Carrie had walked round the outside of the fence, biting her nails with jealousy. It doesn’t matter who catches him, her outer self said. Her inner self whined, I wanted it to be me.
Lester led Peter through the gate and she went up to him. He backed away, and they would have lost him if Lester had not hung on, dragged across the grass like a fisherman who has hooked a whale.
‘I told you!’ he said angrily, after the horse stopped. ‘He doesn’t like girls.’
He led Peter over the hill and down into a copse where they were hidden from the house and from the road.

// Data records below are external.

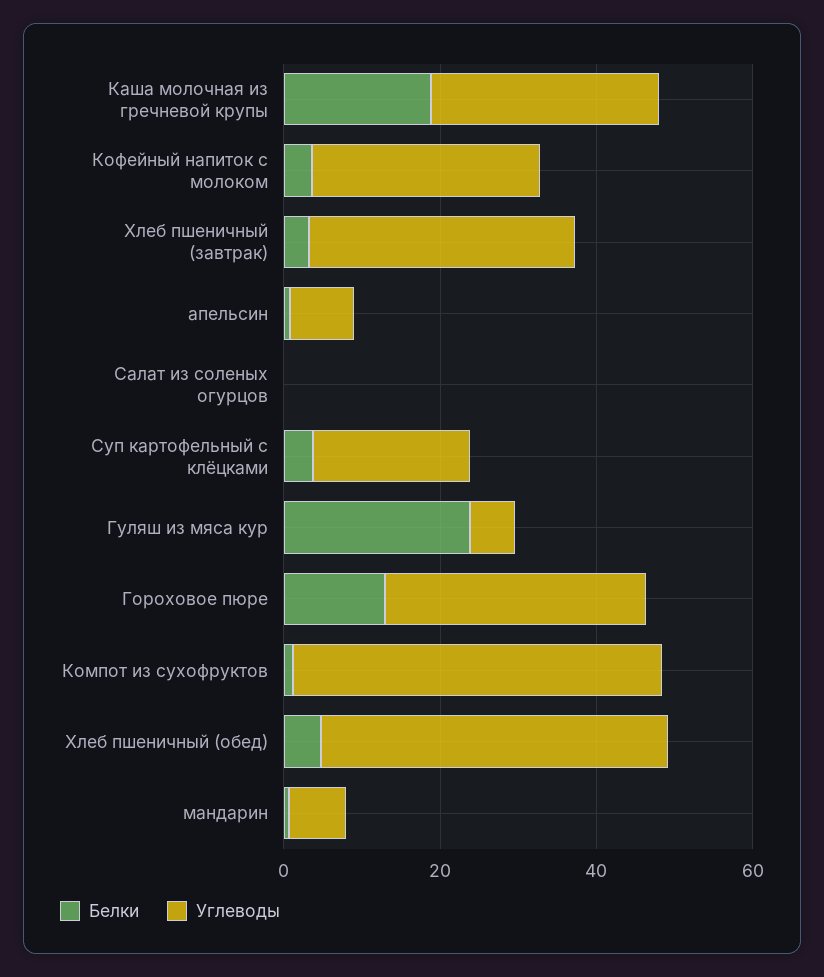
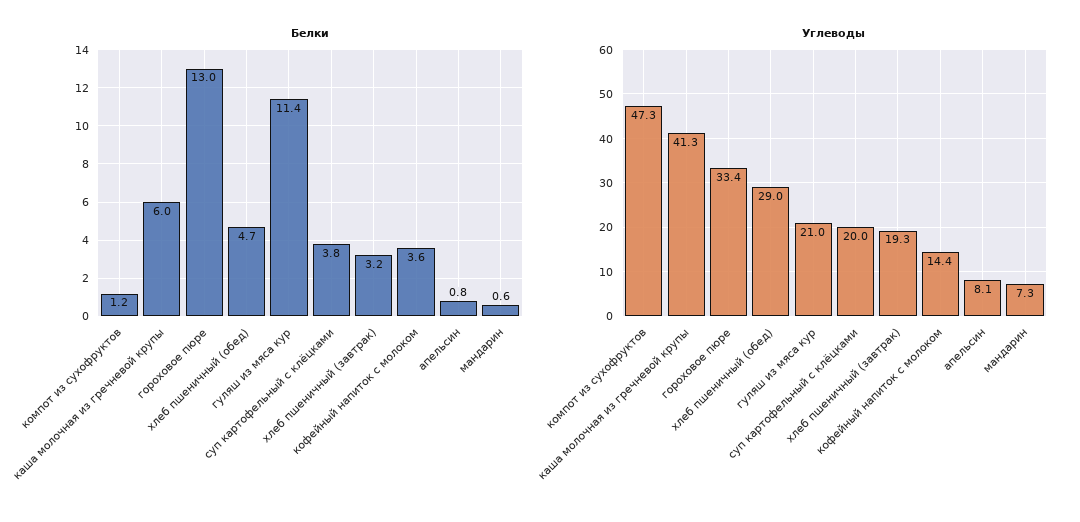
  {
    "Белки": {
-     "Каша молочная из гречневой крупы": 20,
+     "Каша молочная из гречневой крупы": 6,
      "Кофейный напиток с молоком": 3.6,
      "Хлеб пшеничный (завтрак)": 3.2,
      "апельсин": 0.8,
-     "Салат из соленых огурцов": 0,
      "Суп картофельный с клёцками": 3.8,
-     "Гуляш из мяса кур": 25,
+     "Гуляш из мяса кур": 11.4,
      "Гороховое пюре": 13,
      "Компот из сухофруктов": 1.2,
      "Хлеб пшеничный (обед)": 4.7,
      "мандарин": 0.6
    },
    "Углеводы": {
-     "Каша молочная из гречневой крупы": 30,
+     "Каша молочная из гречневой крупы": 41.3,
-     "Кофейный напиток с молоком": 30,
+     "Кофейный напиток с молоком": 14.4,
-     "Хлеб пшеничный (завтрак)": 35,
+     "Хлеб пшеничный (завтрак)": 19.3,
      "апельсин": 8.1,
-     "Салат из соленых огурцов": 0,
      "Суп картофельный с клёцками": 20,
-     "Гуляш из мяса кур": 5,
+     "Гуляш из мяса кур": 21,
      "Гороховое пюре": 33.4,
      "Компот из сухофруктов": 47.3,
-     "Хлеб пшеничный (обед)": 45,
+     "Хлеб пшеничный (обед)": 29,
      "мандарин": 7.3
    }
  }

Carrie followed.
A one-girl horse! Carrie and Peter. Nobody else could ride him. Now she could not even lead him.
They didn’t take him straight to World’s End, in case Mr Novak remembered that he had run there before. They took him to an abandoned farm in a fold of the hills and left him in a cowshed for the night. Very early next morning, without waiting for Lester, Carrie went to the farm. The horse was gone. Lester had not waited for her. He had taken the horse away somewhere so that she couldn’t have him.
All right. Carrie set her jaw. That was it then. The end of their friendship. That was the way life was. When you thought you had found someone for good, you lost them. She sat down on the ground and threw stones into an old rain barrel. Plonk, plonk, plonk. Each plonk sent up a jet of sour green water.
‘Nine out of ten. Not bad for a girl.’ Lester came up behind her. Carrie scrambled up and faced him. ‘What have you done with Peter?’